Problem statement: Copy the text of each of the entries below word for word, without the pictures.

--- Exercise material Enclosed Below ---

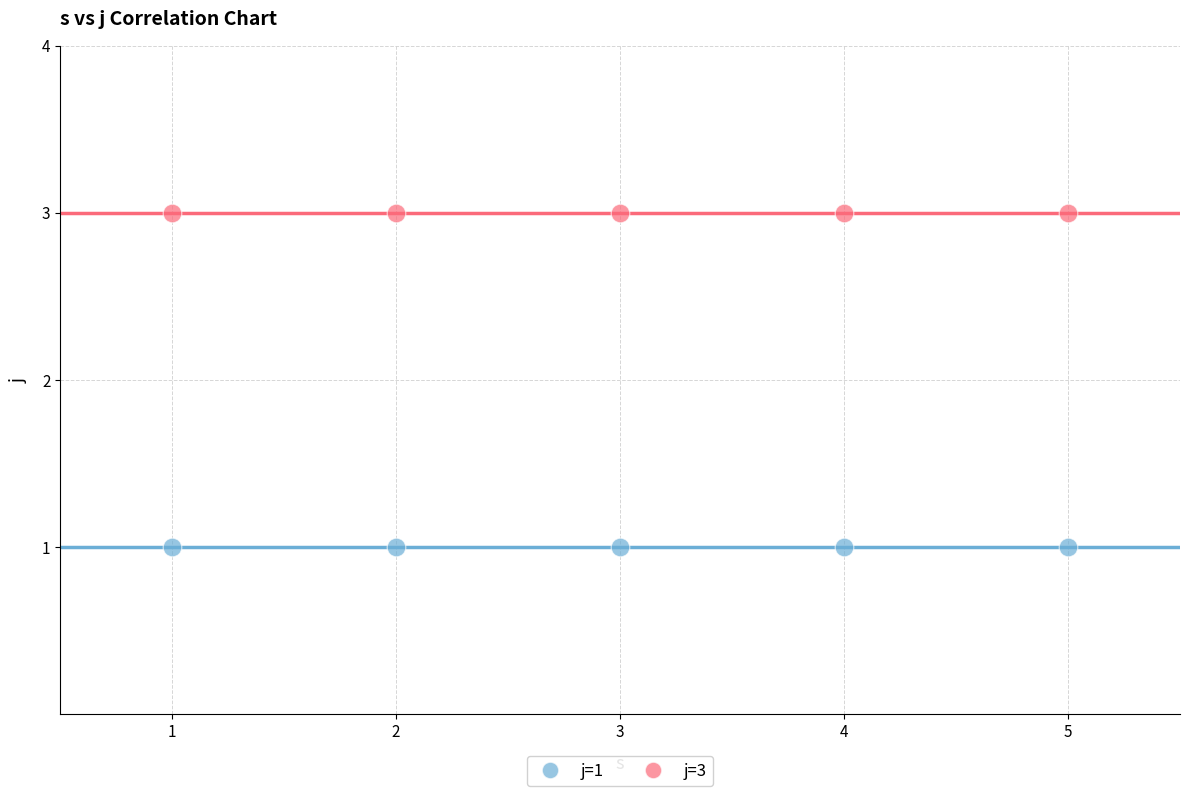

Which series reaches the maximum Y coordinate?

j=3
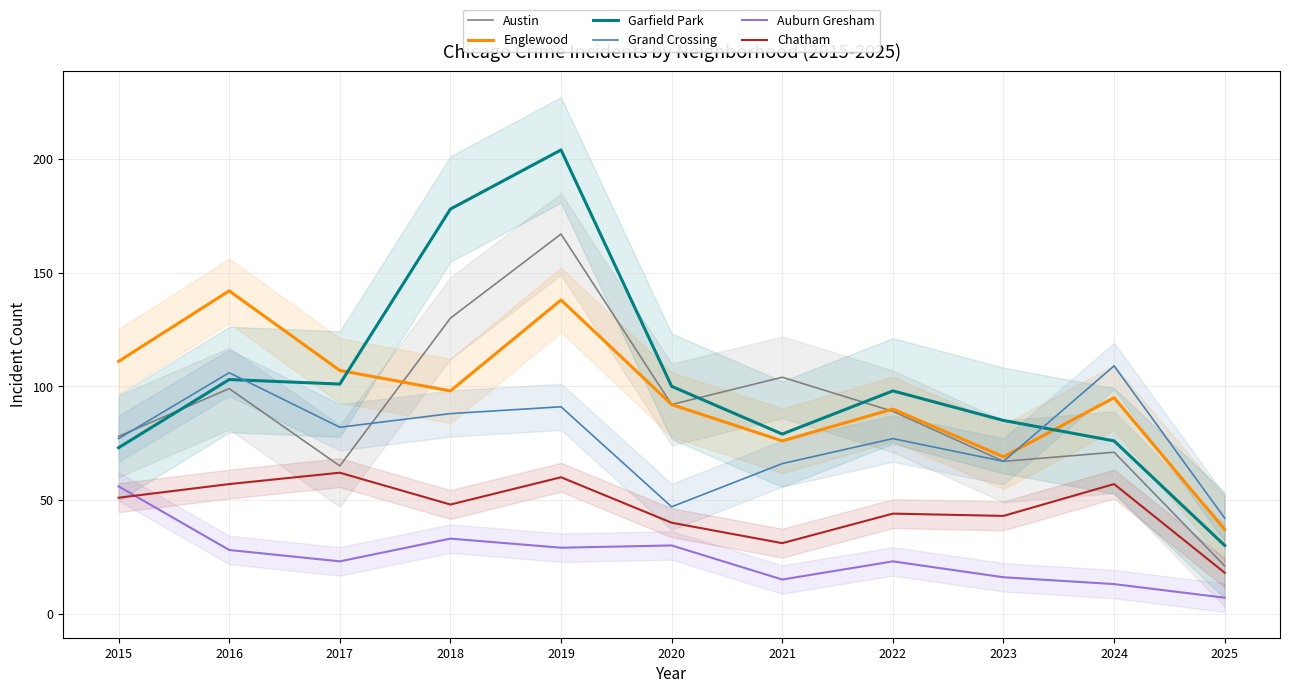

What is the total value across all series at 2022?

421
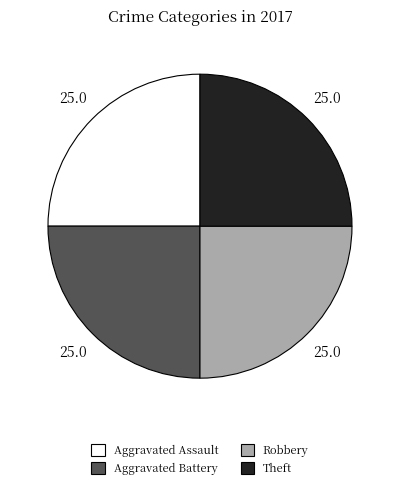

Does any single category account for the majority?

No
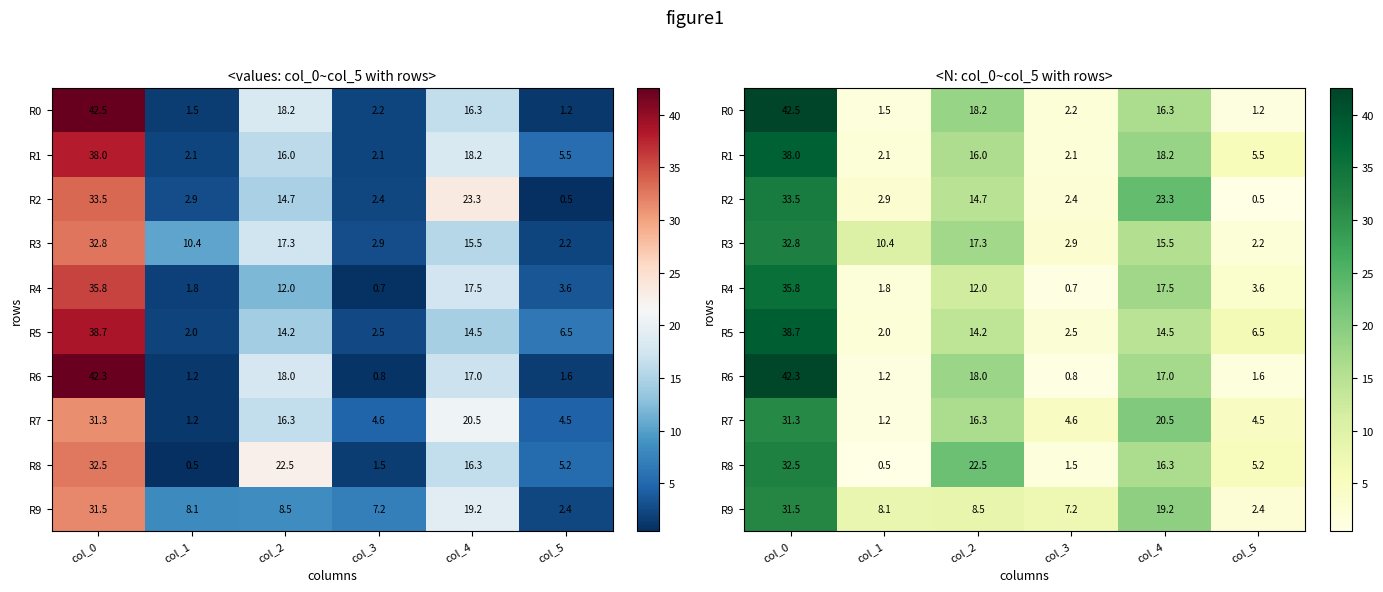

What is the total value across all series at col_3?

26.8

--- End of Enclosed Exercise material ---

Answer to this task:
Which series reaches the maximum Y coordinate?

j=3

What is the total value across all series at 2022?

421

Does any single category account for the majority?

No

What is the total value across all series at col_3?

26.8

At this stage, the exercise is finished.